Hi,
I am planning on upgrading several clusters from 4.5.0.5 to 4.8.0.2. I am taking a look at this document https://www.aerospike.com/docs/operations/upgrade/aerospike/special_upgrades/4.5.1/ and have a couple of quick questions.
- According to the doc:
This could result in an imbalance of master/replica objects in such clusters.
It is not clear to me what impact this has on a cluster if there is an imbalance. I do not intend to have a mixed cluster for long periods of time (let’s say 2 days max). What gets affected due to this imbalance?
-
Does the imbalance self heal over time? If not, then how does one rectify this non-ideal state.
-
Is there a way to pause expirations/evictions while doing the maintenance? I see there is set-disable-eviction
, but not one for expirations.
The way we do evictions and expirations changed between these versions. If you cluster doesn’t normally evict or expire records they you don’t really have anything to worry about.
If your cluster does evictions or expirations regularly then there will be a period where some of the eviction aren’t taking place during the upgrade causing an imbalance that will resolve itself as more nodes are upgraded.
While in a mixed state, the new nodes will be able to evict or expire replicas from other new nodes and old node will be able to do the same with other old nodes. The problem is that old and new nodes cannot evict across the version divide. This causes replica objects to accumulate which could lead to increased master eviction.
Is this an Enterprise or Community cluster? On Enterprise, upgrades go much faster with the warm-start (aka Fast Restart) feature (though if you are using secondary indexes, building secondary indexes currently adds a significant amount of time to startup).
Hi @kporter, thanks for the quick response!
If you cluster doesn’t normally evict or expire records they you don’t really have anything to worry about.
We have 2 namespaces.
One that regularly expires (usually in bursts).
The other namespace has constant evictions due to the high volume of writes hitting the high water mark. However, this namespace isn’t relied on (things are writing to it, but we’re not quite ready to start reading from it yet).
that will resolve itself as more nodes are upgraded.
Say we have an imbalance. So once the old node is upgraded, I can expect the expired replica objects that missed the initial purge due to the version mismatch to be purged?
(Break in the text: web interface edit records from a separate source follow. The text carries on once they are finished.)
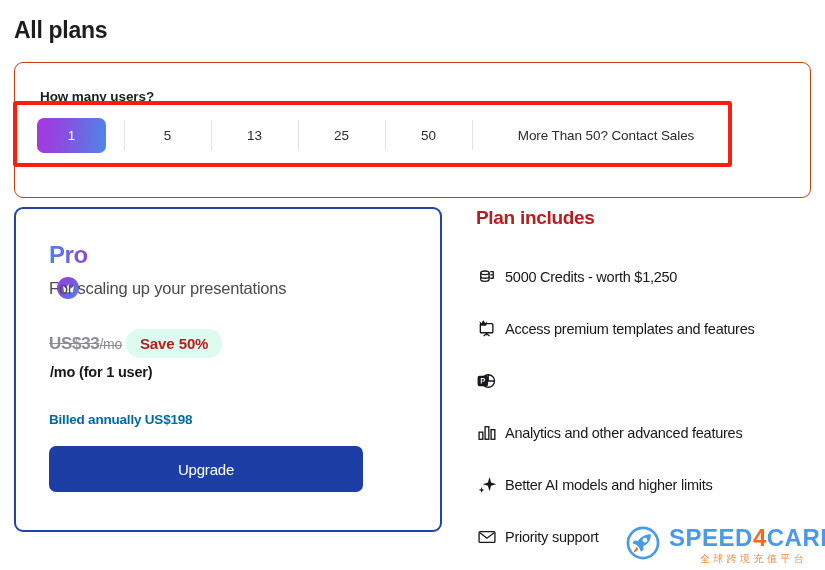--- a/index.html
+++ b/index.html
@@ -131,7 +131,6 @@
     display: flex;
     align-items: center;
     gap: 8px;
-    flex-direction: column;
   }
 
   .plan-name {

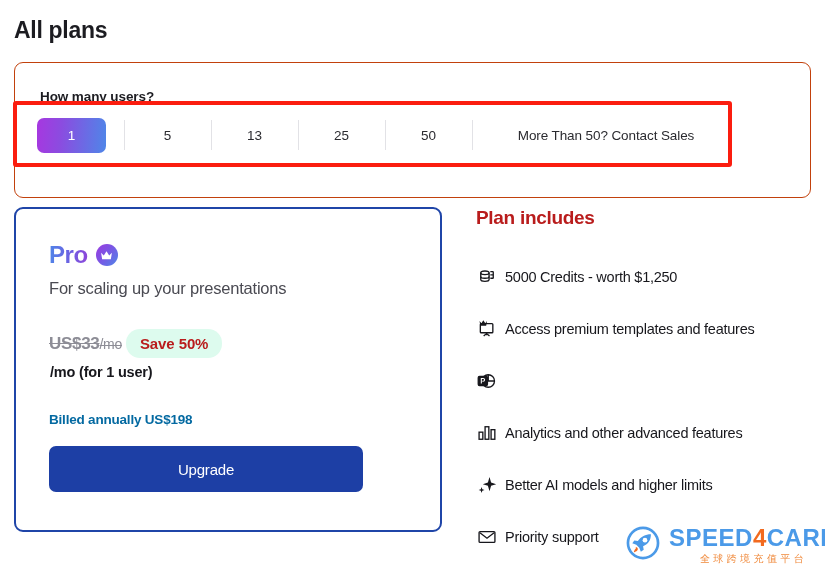--- a/index.html
+++ b/index.html
@@ -259,7 +259,7 @@
   .feat {
     display: flex;
     align-items: center;
-    gap: 7px;
+    gap: 16px;
     height: 52px;
   }
 

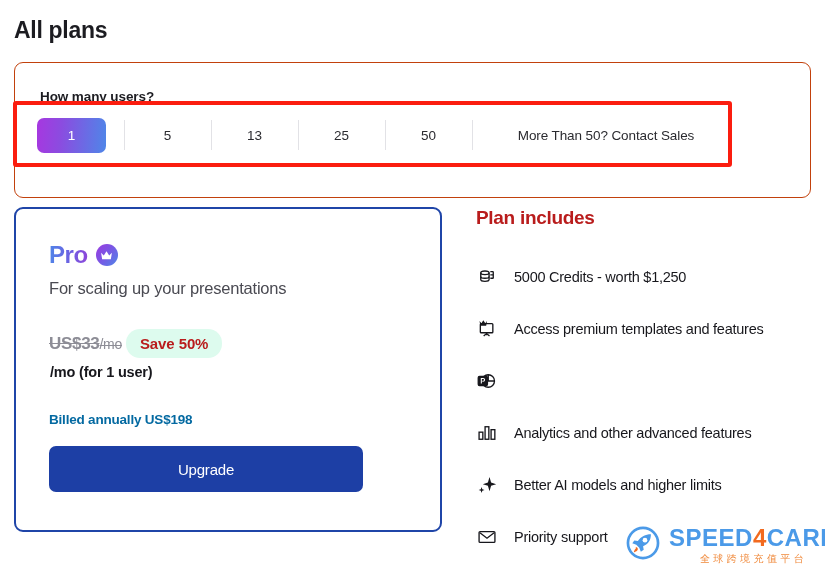--- a/index.html
+++ b/index.html
@@ -394,6 +394,7 @@
           <path d="M5.2 15V9h2.1c1.1 0 1.8.6 1.8 1.6s-.7 1.7-1.8 1.7H6.4" stroke="#ffffff" stroke-width="1.3" fill="none"></path>
         </svg>
       </span>
+      <span class="feat-text">Export to PowerPoint and other formats</span>
     </div>
 
     <div class="feat">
This causes replica objects to accumulate which could lead to increased master eviction.
Basically if I have enough head room in terms of free memory that we won’t hit the high water mark even if expired objects aren’t purged, I should be good?
Is this an Enterprise or Community cluster?
Enterprise
Yes, the new system does purge by sharing a timestamp. The old system did so by issuing delete transactions.